Work order:
Rewrite every one of the entries below with each "scene" replaced by "setting", leaving everything else unchanged. Omit the pictures from your answer.

Records provided:
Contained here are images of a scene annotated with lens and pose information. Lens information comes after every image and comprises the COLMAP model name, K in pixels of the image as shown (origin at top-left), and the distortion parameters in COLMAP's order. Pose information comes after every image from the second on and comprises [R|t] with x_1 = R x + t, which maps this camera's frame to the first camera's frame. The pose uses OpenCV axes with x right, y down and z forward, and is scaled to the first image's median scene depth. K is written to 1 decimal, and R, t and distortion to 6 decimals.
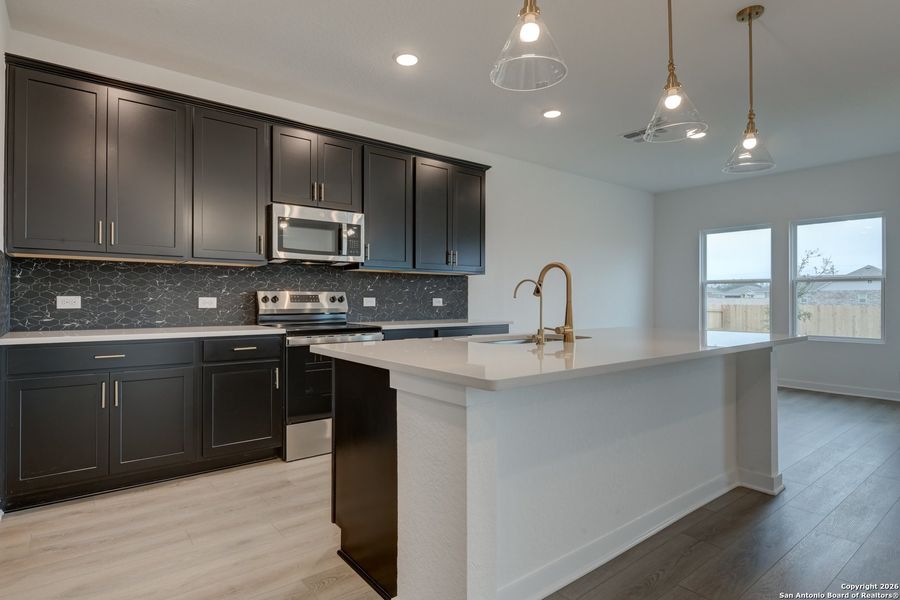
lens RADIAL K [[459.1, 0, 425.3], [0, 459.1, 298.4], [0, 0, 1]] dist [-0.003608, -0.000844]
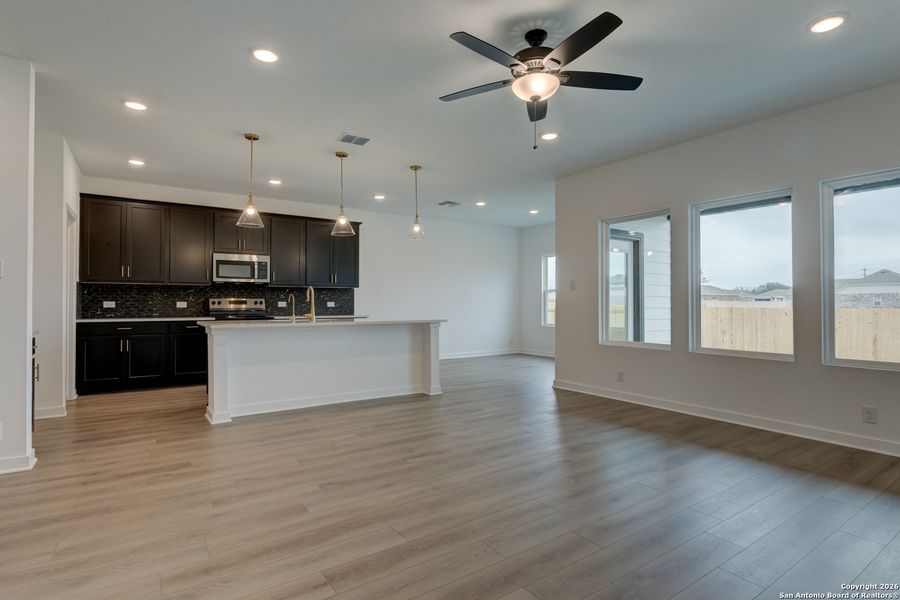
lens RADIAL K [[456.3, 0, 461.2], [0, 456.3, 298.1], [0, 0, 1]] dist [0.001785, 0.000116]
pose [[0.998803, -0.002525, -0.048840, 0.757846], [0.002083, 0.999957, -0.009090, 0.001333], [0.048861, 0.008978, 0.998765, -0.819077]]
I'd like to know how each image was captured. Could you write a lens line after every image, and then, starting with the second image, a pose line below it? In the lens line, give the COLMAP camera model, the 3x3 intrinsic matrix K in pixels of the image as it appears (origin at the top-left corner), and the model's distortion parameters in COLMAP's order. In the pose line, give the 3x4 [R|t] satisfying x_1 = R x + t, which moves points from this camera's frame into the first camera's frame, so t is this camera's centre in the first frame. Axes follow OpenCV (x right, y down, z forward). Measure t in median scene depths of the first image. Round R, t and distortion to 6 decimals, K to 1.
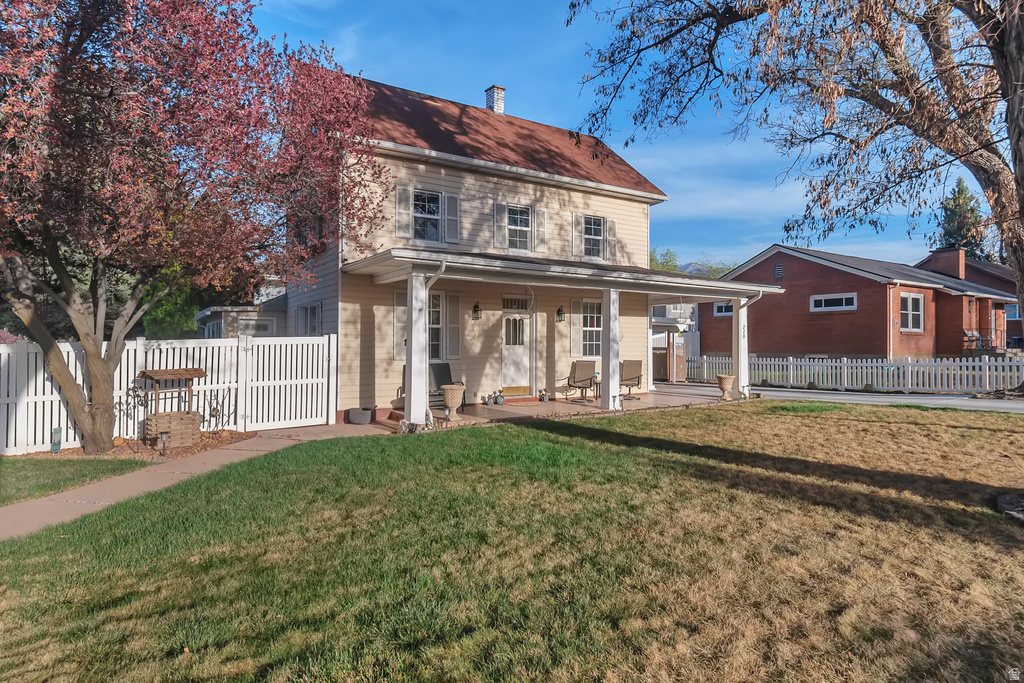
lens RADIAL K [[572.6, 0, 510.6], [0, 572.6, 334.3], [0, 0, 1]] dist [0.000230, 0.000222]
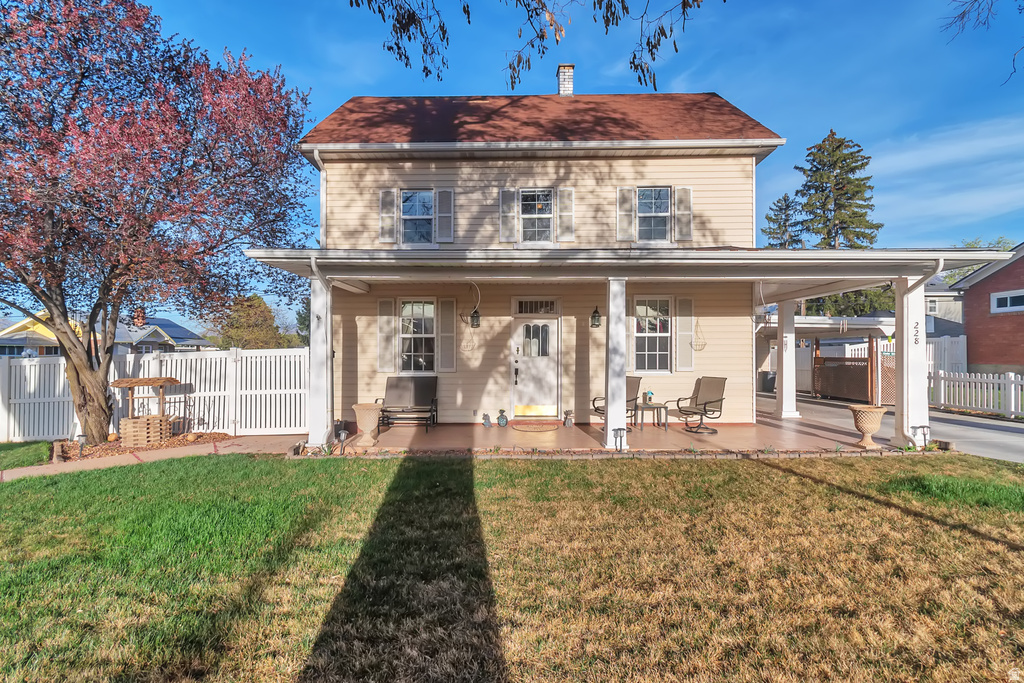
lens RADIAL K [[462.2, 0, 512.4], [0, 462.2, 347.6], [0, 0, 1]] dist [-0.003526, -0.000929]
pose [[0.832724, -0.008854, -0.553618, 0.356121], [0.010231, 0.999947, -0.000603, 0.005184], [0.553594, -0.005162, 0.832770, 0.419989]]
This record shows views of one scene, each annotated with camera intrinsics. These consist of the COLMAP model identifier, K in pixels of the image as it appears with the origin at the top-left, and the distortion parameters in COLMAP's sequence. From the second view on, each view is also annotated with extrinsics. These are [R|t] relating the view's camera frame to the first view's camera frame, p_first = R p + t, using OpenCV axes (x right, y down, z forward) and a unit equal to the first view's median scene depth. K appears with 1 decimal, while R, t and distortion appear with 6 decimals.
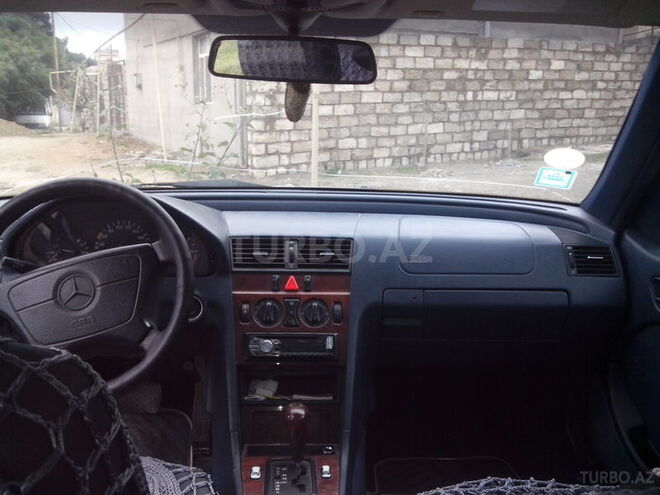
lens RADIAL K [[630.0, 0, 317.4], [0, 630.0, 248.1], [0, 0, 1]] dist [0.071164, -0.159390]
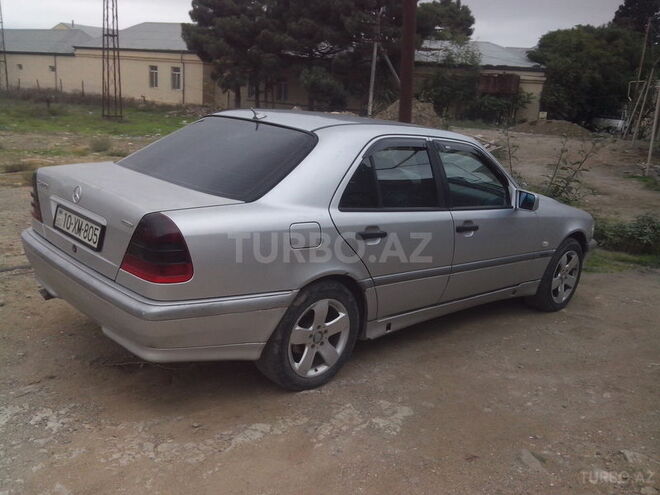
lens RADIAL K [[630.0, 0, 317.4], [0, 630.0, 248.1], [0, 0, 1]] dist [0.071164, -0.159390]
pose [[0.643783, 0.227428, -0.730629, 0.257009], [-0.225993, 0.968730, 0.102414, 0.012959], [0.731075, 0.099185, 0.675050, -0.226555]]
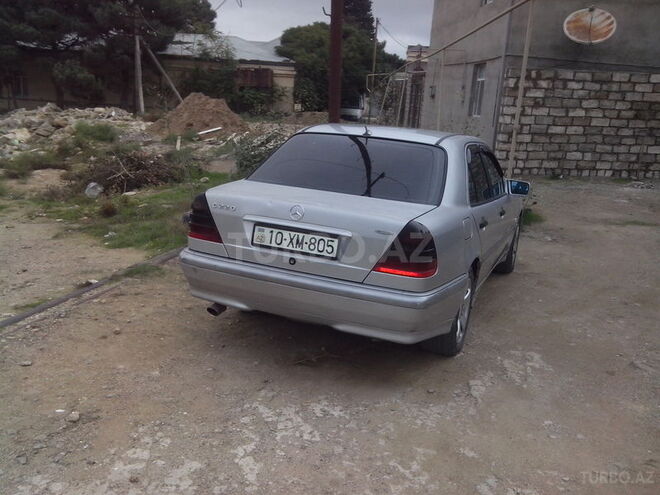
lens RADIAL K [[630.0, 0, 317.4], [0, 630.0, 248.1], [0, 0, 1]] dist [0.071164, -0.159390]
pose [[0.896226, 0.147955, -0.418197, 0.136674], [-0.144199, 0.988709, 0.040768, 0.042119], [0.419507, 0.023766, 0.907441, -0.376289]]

Result:
Contained here are images of a setting annotated with lens and pose information. Lens information comes after every image and comprises the COLMAP model name, K in pixels of the image as shown (origin at top-left), and the distortion parameters in COLMAP's order. Pose information comes after every image from the second on and comprises [R|t] with x_1 = R x + t, which maps this camera's frame to the first camera's frame. The pose uses OpenCV axes with x right, y down and z forward, and is scaled to the first image's median setting depth. K is written to 1 decimal, and R, t and distortion to 6 decimals.
lens RADIAL K [[459.1, 0, 425.3], [0, 459.1, 298.4], [0, 0, 1]] dist [-0.003608, -0.000844]
lens RADIAL K [[456.3, 0, 461.2], [0, 456.3, 298.1], [0, 0, 1]] dist [0.001785, 0.000116]
pose [[0.998803, -0.002525, -0.048840, 0.757846], [0.002083, 0.999957, -0.009090, 0.001333], [0.048861, 0.008978, 0.998765, -0.819077]]
I'd like to know how each image was captured. Could you write a lens line after every image, and then, starting with the second image, a pose line below it? In the lens line, give the COLMAP camera model, the 3x3 intrinsic matrix K in pixels of the image as it appears (origin at the top-left corner), and the model's distortion parameters in COLMAP's order. In the pose line, give the 3x4 [R|t] satisfying x_1 = R x + t, which moves points from this camera's frame into the first camera's frame, so t is this camera's centre in the first frame. Axes follow OpenCV (x right, y down, z forward). Measure t in median setting depths of the first image. Round R, t and distortion to 6 decimals, K to 1.
lens RADIAL K [[572.6, 0, 510.6], [0, 572.6, 334.3], [0, 0, 1]] dist [0.000230, 0.000222]
lens RADIAL K [[462.2, 0, 512.4], [0, 462.2, 347.6], [0, 0, 1]] dist [-0.003526, -0.000929]
pose [[0.832724, -0.008854, -0.553618, 0.356121], [0.010231, 0.999947, -0.000603, 0.005184], [0.553594, -0.005162, 0.832770, 0.419989]]
This record shows views of one setting, each annotated with camera intrinsics. These consist of the COLMAP model identifier, K in pixels of the image as it appears with the origin at the top-left, and the distortion parameters in COLMAP's sequence. From the second view on, each view is also annotated with extrinsics. These are [R|t] relating the view's camera frame to the first view's camera frame, p_first = R p + t, using OpenCV axes (x right, y down, z forward) and a unit equal to the first view's median setting depth. K appears with 1 decimal, while R, t and distortion appear with 6 decimals.
lens RADIAL K [[630.0, 0, 317.4], [0, 630.0, 248.1], [0, 0, 1]] dist [0.071164, -0.159390]
lens RADIAL K [[630.0, 0, 317.4], [0, 630.0, 248.1], [0, 0, 1]] dist [0.071164, -0.159390]
pose [[0.643783, 0.227428, -0.730629, 0.257009], [-0.225993, 0.968730, 0.102414, 0.012959], [0.731075, 0.099185, 0.675050, -0.226555]]
lens RADIAL K [[630.0, 0, 317.4], [0, 630.0, 248.1], [0, 0, 1]] dist [0.071164, -0.159390]
pose [[0.896226, 0.147955, -0.418197, 0.136674], [-0.144199, 0.988709, 0.040768, 0.042119], [0.419507, 0.023766, 0.907441, -0.376289]]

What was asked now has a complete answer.